White, Brooke (2018) The Long and Winding Road to Achievement: Peer Mentoring as a tool for Transition into Higher Education and its impact on Retention and Social and Academic Integration. Masters thesis, University of Huddersfield.

This study explores first year undergraduate degree students and undergraduate degree course leader’s opinions, feelings and thoughts about the peer mentoring programme run on a collection of degrees known as the undergraduate framework (UF). The findings are extracted from a number of semi-structured interviews with course leaders and 48 questionnaires from the first year students. The methodology used was an interpretivist inductive qualitative case study, which allowed for the participant’s opinions, feelings and thoughts to be acknowledged. The study aims to identify how the peer mentoring programme can aid the transition into higher education, integration into higher education and retention at the university. Throughout the thesis it identifies the gap in research on peer mentoring and the lack of a universal definition of mentoring and peer mentoring. Furthermore, it discusses the complexity of the term integration, the transition into higher education becomes more apparent through the research data and whether the peer mentoring programme aids the immense and complex gap of transitioning.The study analyses the participants interesting responses about the peer mentoring programme and identifies where the programme may benefit from development.In particular, the key findings focus upon the three main concepts of the study; transition, retention and integration.

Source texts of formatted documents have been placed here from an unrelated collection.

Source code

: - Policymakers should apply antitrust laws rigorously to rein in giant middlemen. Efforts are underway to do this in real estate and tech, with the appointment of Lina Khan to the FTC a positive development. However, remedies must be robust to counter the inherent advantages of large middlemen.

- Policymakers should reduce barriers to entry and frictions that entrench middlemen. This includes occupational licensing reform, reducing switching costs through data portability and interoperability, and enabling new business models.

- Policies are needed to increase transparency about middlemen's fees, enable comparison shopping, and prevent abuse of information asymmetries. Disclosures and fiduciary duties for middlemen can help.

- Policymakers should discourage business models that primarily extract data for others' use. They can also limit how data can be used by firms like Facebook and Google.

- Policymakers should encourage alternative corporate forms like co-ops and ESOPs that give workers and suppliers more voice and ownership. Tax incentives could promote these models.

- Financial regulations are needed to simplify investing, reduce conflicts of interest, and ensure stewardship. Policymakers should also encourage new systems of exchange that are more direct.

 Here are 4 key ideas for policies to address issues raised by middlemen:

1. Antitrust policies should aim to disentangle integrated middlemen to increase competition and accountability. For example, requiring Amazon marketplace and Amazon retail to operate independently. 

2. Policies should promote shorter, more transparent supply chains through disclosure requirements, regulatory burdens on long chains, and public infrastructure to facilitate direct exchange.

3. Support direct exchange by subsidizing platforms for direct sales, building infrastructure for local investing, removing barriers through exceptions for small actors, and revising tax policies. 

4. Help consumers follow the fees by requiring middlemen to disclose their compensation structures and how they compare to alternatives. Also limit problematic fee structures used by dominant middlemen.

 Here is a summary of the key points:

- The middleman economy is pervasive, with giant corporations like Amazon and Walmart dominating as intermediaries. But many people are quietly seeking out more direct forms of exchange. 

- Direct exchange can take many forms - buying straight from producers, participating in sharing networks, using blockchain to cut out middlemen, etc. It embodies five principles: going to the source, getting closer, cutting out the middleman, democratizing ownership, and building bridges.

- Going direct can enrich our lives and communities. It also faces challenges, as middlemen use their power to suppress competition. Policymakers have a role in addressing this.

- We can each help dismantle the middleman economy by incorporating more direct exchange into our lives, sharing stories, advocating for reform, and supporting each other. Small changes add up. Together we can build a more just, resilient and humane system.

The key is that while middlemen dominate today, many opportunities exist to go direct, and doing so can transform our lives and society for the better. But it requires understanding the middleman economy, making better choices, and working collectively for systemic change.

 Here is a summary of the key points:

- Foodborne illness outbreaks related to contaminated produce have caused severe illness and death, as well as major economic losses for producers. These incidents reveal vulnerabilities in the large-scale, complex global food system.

The study’s findings identify barriers to retaining students and social and academic integration as well as exploring if one type of integration takes priority over the other. The findings also highlight what the participants know about the aims of the programme, how mentors and mentees are matched, how mentees communicate with their mentors and how the university gathers feedback about the programme. It is argued that the responses from participants establish the value that mentees and course leaders attach to different types of integration. Finally, it identifies the potential improvements that,if made, might benefit the peer mentoring programme that is the focus of this study.